What you are asked to do: Below are records with pictures. Reproduce exactly the lines from the line with "neck: (470, 706)" to the line with "left shoulder: (218, 130)", inclusive, and leave each picture out.

Keypoint coordinate data

--------

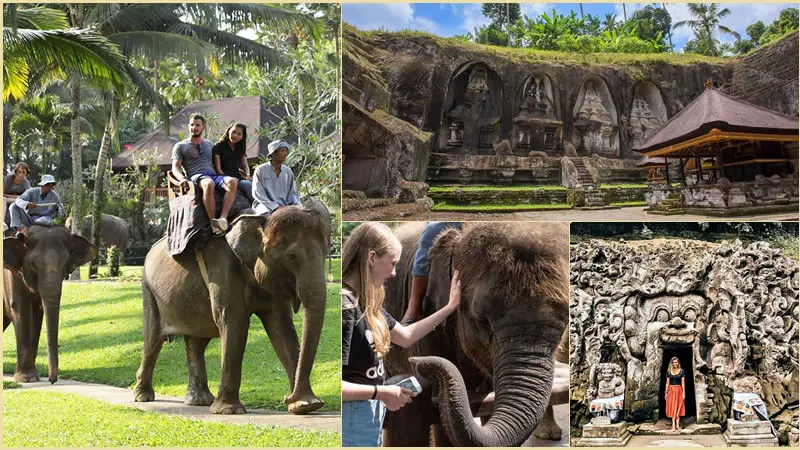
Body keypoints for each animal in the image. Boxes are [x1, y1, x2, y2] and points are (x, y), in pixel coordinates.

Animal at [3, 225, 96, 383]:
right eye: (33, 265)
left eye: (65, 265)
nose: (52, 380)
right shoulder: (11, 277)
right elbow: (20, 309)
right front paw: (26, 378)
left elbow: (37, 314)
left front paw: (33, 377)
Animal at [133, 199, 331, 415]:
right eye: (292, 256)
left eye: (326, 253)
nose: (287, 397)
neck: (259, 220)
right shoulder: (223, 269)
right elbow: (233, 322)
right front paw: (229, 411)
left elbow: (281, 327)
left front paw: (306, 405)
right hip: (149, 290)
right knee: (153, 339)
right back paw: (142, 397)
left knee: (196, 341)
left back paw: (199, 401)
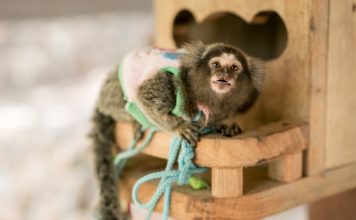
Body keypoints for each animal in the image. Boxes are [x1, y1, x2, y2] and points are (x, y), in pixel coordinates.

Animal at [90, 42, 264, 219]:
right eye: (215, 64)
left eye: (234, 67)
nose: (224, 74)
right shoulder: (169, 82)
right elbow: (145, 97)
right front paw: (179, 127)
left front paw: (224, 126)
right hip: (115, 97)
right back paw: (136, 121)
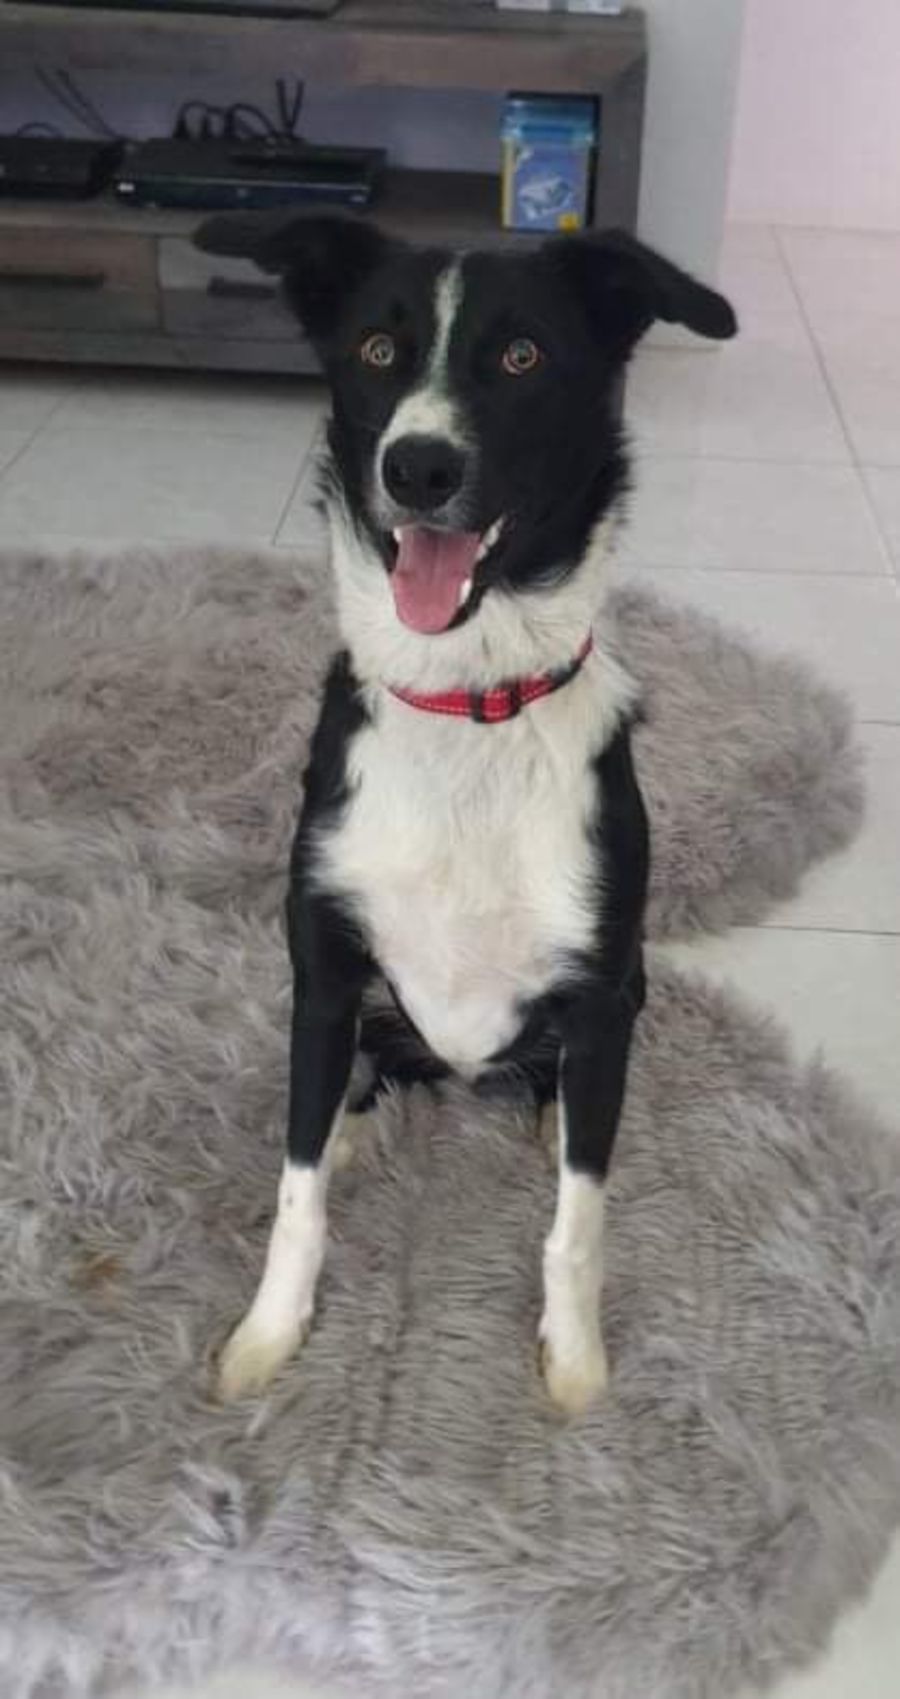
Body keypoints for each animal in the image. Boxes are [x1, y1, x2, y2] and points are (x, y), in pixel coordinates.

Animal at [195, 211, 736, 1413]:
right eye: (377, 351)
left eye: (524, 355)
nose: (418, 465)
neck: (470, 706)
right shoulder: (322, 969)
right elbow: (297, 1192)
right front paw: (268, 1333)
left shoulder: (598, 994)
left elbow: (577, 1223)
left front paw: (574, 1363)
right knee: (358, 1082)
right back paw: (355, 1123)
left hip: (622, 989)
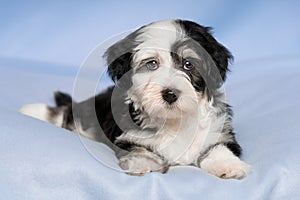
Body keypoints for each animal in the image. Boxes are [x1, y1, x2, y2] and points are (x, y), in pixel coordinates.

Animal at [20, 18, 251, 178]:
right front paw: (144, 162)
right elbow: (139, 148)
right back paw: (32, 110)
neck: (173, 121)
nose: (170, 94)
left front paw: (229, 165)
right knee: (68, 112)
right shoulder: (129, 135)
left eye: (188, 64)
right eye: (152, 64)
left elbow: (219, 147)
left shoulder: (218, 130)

--------

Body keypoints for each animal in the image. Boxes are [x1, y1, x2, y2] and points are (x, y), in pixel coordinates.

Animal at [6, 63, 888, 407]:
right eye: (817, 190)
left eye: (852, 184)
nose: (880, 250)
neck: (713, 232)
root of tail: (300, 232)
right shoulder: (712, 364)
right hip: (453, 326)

--------

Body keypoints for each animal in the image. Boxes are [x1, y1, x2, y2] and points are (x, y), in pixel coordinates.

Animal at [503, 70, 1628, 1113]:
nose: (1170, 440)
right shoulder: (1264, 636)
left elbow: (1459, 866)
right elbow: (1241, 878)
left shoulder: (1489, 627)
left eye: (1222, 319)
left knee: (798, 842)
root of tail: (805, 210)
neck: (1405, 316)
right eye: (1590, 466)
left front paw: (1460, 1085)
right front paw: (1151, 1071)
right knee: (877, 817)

--------

Task output:
neck: (470, 706)
right shoulder: (322, 969)
right elbow: (297, 1192)
right front paw: (268, 1333)
left shoulder: (598, 994)
left elbow: (577, 1223)
left front paw: (574, 1363)
right knee: (358, 1082)
right back paw: (355, 1123)
left hip: (622, 989)
Body keypoints for each animal in the image. Boxes are [x1, y1, x2, y2] and points are (x, y), in pixel coordinates.

Animal at [20, 18, 251, 178]:
right front paw: (144, 162)
right elbow: (139, 148)
right back paw: (32, 110)
neck: (173, 121)
nose: (170, 94)
left front paw: (229, 165)
right knee: (68, 112)
right shoulder: (129, 135)
left eye: (188, 64)
right eye: (152, 64)
left elbow: (219, 147)
left shoulder: (218, 130)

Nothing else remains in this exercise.